- **Problem description**
Copy the lines in the records below, from the line containing "genus: Enteles" through the line containing "genus: Russula", with both ends included, and output only those lines.

- **Data section**

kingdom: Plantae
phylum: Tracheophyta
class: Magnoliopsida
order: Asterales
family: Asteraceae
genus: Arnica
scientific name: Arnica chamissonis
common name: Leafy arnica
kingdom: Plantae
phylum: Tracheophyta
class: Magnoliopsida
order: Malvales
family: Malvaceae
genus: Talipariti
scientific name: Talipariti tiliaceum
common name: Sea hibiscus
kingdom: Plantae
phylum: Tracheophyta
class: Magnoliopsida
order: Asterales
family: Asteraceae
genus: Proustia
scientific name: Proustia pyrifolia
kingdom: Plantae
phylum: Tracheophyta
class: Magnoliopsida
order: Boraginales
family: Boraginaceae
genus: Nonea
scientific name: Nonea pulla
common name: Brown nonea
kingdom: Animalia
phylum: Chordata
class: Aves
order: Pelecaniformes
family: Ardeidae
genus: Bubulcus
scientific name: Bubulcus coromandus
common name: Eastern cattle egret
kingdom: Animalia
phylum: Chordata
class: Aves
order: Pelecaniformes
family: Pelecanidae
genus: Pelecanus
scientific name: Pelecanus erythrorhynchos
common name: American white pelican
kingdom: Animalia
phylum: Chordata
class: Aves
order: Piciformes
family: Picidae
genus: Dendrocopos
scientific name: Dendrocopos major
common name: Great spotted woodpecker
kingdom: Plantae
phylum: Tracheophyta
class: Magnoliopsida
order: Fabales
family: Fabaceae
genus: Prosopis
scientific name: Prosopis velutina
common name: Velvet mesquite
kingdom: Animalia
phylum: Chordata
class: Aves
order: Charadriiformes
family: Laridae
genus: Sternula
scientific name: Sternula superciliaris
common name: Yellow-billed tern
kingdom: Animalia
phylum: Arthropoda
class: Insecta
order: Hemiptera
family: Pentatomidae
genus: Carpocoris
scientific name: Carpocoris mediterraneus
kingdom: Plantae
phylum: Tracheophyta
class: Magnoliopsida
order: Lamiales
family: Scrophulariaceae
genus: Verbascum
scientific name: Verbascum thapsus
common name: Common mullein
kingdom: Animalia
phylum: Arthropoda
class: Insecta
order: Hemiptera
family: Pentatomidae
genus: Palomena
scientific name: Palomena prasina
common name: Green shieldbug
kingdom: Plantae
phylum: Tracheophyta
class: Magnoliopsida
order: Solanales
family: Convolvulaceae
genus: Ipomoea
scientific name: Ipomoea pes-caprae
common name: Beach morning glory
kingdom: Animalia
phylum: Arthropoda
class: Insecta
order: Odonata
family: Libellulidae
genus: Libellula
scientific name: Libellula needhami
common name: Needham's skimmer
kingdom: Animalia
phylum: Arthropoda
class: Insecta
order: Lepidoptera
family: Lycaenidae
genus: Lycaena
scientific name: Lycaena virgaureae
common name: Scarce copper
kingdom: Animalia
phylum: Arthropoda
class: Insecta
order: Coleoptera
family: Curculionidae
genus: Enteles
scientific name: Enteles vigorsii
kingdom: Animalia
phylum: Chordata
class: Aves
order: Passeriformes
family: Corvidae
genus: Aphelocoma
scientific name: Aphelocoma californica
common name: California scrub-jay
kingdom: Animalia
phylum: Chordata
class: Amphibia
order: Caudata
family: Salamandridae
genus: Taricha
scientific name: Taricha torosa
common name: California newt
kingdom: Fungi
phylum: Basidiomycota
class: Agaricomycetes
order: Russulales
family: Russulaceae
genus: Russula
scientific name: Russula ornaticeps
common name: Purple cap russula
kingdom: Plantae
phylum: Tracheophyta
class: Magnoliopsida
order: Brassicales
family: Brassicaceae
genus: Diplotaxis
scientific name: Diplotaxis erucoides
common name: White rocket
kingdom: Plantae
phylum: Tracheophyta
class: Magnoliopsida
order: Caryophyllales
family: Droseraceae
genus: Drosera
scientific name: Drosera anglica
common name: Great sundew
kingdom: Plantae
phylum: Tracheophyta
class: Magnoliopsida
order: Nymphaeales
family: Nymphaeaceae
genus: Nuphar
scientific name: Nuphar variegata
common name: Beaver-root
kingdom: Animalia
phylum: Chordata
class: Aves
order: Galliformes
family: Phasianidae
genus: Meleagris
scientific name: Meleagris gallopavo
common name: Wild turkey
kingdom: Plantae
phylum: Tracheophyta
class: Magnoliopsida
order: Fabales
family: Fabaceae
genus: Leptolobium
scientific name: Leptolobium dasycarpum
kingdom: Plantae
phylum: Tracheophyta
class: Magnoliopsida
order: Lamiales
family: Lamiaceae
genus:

- **Task solution**
genus: Enteles
scientific name: Enteles vigorsii
kingdom: Animalia
phylum: Chordata
class: Aves
order: Passeriformes
family: Corvidae
genus: Aphelocoma
scientific name: Aphelocoma californica
common name: California scrub-jay
kingdom: Animalia
phylum: Chordata
class: Amphibia
order: Caudata
family: Salamandridae
genus: Taricha
scientific name: Taricha torosa
common name: California newt
kingdom: Fungi
phylum: Basidiomycota
class: Agaricomycetes
order: Russulales
family: Russulaceae
genus: Russula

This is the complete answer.